With the volume of oral oncolytic approvals, cancer programs are quickly adapting patient management. Oral oncolytics are self-administered oral anticancer medications, sometimes abbreviated (OAM). This therapy can be chemotherapy, targeted therapy, or even hormone therapy. Over 1 quarter of the cancer drugs in development are oral agents.
The benefits of these oral therapies are clear. Patients have more independence and control over their care, while decreasing clinic and hospital space and staff time. This advantage became more apparent during the COVID-19 pandemic. As cancer treatments continue to move outside the walls of cancer centers, oncology nurses have a pivotal role in standardizing processes to ensure drug adherence and safety of patients on oral therapies.
Addressing Safety Concerns for Patients on Oral Oncolytics
Without direct clinical supervision, patient adherence and symptom management are significant concerns. With traditional IV medications, oncology nurses administer the drug and monitor the patient for side effects. For oral therapy, side effects often contribute to patients not adhering to their regimen. In addition, the oncology team must ensure that patients understand how drug-drug and drug-food interactions can intensify side effects or cause ineffectiveness of the drug.

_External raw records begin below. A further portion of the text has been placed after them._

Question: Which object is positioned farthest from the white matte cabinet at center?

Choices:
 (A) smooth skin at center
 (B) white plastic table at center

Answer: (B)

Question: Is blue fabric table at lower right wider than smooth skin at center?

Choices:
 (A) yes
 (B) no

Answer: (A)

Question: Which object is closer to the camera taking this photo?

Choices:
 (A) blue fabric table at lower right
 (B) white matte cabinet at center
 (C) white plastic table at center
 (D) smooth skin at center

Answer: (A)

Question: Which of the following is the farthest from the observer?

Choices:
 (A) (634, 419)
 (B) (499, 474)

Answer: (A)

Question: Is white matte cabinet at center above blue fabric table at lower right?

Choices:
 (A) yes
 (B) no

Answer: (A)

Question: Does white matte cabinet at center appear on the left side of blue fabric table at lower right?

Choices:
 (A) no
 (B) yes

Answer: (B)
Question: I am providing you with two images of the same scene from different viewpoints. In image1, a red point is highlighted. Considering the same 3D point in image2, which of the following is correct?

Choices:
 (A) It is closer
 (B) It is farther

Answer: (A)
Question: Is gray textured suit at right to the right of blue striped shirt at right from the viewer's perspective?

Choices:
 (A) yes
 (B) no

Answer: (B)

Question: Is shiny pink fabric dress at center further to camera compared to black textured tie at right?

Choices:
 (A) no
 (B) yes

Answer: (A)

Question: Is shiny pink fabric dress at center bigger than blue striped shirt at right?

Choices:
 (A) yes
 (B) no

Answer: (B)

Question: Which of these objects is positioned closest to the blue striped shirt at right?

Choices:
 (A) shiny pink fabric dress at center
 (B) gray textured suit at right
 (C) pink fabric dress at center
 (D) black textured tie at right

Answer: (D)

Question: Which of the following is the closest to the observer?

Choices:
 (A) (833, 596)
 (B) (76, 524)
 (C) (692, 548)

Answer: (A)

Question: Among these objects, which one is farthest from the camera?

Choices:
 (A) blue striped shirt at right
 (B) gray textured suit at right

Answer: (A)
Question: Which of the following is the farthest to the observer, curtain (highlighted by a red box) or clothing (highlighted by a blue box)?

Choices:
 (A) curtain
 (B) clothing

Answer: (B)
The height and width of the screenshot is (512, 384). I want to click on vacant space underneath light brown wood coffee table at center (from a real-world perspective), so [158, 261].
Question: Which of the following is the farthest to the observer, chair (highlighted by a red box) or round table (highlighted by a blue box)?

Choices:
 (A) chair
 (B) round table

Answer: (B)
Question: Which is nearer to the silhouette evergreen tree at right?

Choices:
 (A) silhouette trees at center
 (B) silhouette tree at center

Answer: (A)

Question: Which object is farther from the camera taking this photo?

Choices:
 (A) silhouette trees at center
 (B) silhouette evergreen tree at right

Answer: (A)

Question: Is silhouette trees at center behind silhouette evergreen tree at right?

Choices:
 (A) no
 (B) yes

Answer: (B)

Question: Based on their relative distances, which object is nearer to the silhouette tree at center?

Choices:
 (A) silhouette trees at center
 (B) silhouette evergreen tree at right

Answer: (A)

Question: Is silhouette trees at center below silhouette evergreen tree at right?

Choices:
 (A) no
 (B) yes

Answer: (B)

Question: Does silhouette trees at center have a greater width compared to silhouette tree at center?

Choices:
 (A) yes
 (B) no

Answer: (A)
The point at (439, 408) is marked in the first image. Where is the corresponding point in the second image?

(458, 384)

“It is a misconception that oral oncolytics do not pose the same risks and side effects as IV medications, and that is not the case,” states Katie Grotzinger, RN, BSN, an oral oncolytic nurse navigator at Advent Health in Hendersonville, North Carolina. Patients on oral medications often underreport side effects or missed doses to their provider, raising concerns that patients on oral oncolytics will “fall between the cracks.” Poor management of symptoms and nonadherence can lead to disease progression and increased mortality rates.
Standardizing Care for Oral Oncolytics
In response to more oral therapies, many cancer centers are creating standardized oral oncolytic programs to improve patient care. Policies and procedures, workflow processes, education, patient tracking tools, and outcomes measurement data are some of these programs’ essential elements. In addition, many cancer programs designate a clinical role for overseeing these patients. “My role is to help patients from start to finish to ensure no patients fall between the cracks,” explains Katie Grotzinger.
Although the health care professional (HCP) performing this role varies by the organization (eg, RN, nurse practitioner, pharmacist, physician associate – formerly known as assistant), a dedicated person performs the following tasks:
- Identify patients starting an oral oncolytic
- Ensure insurance medication coverage or locate financial assistance
- Locate specialty pharmacies to provide medications
- Assess for barriers to medication adherence (eg, cost, access, physical difficulties, poor literacy, lack of support system)
- Provide education (eg, when and how to take the medication, what to do for missed doses, dosing schedules, safe handling, symptom management, reporting uncontrolled symptoms)
- Conduct adherence and symptom assessments through follow-up calls or apps
- Communicate with providers with concerns
A consistent HCP performing these responsibilities rather than sharing the tasks among multiple team members provides consistency in patient care and develops a trusting relationship. According to Katie Grotzinger, “a designated person can develop a rapport with patients, helping them feel more comfortable and make them feel that it is okay to call with concerns.”
Achieving Cancer Accreditation Success
Clinical guidelines and cancer accreditation programs support organizations’ efforts to standardize oral oncolytic care. The American Society of Clinical Oncology’s (ASCO)/Oncology Nursing Society’s (ONS) Chemotherapy Administration Safety Standards and Quality Oncology Practice Initiative (QOPI) include oral oncolytic standards. QOPI is a voluntary certification program for outpatient oncology practices to help them achieve high-quality care. QOPI surveyors review policies, observe patient care, and review oral oncolytic clinical documentation to ensure a safe process. “A consistent person in this role is key to passing this accreditation and providing the very best patient care that we can,” states Katie Grotzinger.
Oral oncolytics are the present and the future of cancer care. Oncology nurses have a crucial role in developing, implementing, and evaluating patient safety as a top priority. Standardizing oral oncolytic processes is one vital way to make this priority a reality.